10. Oh, yes, and the quality of instruction is often dubious.

B. Ten reasons for avoiding the classroom school experience:

1. Bonds are forged among children and with teachers which often divide attentions and alienate affections from the bonds of the family.
2. Peer partitioning and peer dependence creates an unnatural culture which weakens character.
3. Classroom cultural values often interfere and conflict with family values.
4. The gender mixing often creates inappropriate situations and encourages wrongful attitudes.
5. The school atmosphere often breathes of jealousy and rivalry.
6. The school draws order and commitment of time away from the family.
7. The classroom is an artificial environment separated from necessary models for the habits of life.
8. The one-size-fits-all curriculum really doesn’t fit any and causes many things to fall through the cracks.
9. The tug-of-war between the lowest common level of the class and the various levels of individuals pulls many students down.
10. Much time and many resources are wasted.

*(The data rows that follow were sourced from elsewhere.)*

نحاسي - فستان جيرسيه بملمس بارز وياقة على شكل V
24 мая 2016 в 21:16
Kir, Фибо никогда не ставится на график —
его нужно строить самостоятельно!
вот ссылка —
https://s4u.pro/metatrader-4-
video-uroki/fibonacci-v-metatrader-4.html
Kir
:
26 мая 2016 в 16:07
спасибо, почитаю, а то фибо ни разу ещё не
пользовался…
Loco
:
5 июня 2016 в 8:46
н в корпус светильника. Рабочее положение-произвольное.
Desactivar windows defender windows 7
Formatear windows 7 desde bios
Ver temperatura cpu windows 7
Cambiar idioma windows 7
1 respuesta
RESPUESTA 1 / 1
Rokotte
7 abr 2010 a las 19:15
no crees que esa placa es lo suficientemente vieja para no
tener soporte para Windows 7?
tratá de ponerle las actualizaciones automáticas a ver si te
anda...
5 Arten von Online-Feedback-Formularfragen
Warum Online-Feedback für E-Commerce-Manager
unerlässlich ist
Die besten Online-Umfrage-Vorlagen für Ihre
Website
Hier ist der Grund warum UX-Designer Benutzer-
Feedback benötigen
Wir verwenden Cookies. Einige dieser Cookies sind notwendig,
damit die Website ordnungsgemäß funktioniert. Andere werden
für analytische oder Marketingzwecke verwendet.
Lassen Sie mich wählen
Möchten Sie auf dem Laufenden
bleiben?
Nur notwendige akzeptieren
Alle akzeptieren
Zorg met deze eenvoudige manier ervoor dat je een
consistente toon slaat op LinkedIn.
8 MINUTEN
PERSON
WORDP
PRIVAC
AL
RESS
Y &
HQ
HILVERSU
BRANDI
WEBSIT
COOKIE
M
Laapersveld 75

C. Ten reasons for choosing the homeschool experience:

1. The parents directly exercise their original jurisdiction in education.
2. The homeschooling model fits most closely to the model for education in Scripture.
3. Homeschooling is the only model which does not interfere with and abuse the moral instruction and accountability between parents and children.
4. The family is designed by God to educate children and it functions best when it is engaged in that task.
5. The direct parental instruction and modeling is best fitted for establishing Biblical values.
6. The daily family model of interaction with children and adults of various ages is best fitted for positive socialization and character building.
7. The one-on-one parent-child model of education is best fitted for academic excellence.
8. Children grow up in a “greenhouse” environment under those persons most interested in their physical, mental, and spiritual development and protection — their parents.
9. Children are given the time and opportunity to experience and participate in real day-to-day culture and to genuinely develop their own interests.
10. The homeschool experience is well fitted for the mental and spiritual development of the parents.

In our opinion, the negatives of government and classroom schools are greatly reduced if not eliminated in the homeschool. The default setting should be homeschool, supplemented by private tutoring where necessary or advantageous. For situations where this simply will not work out, a small well-regulated private class on special subjects serves as another option. The government school — or anything resembling it — is a very high risk option which, by its very nature, works hard in the opposite direction of Christian faith and values. We believe homeschooling should ordinarily be the first choice because it is the best choice and, as Chris Klicka says, the right choice.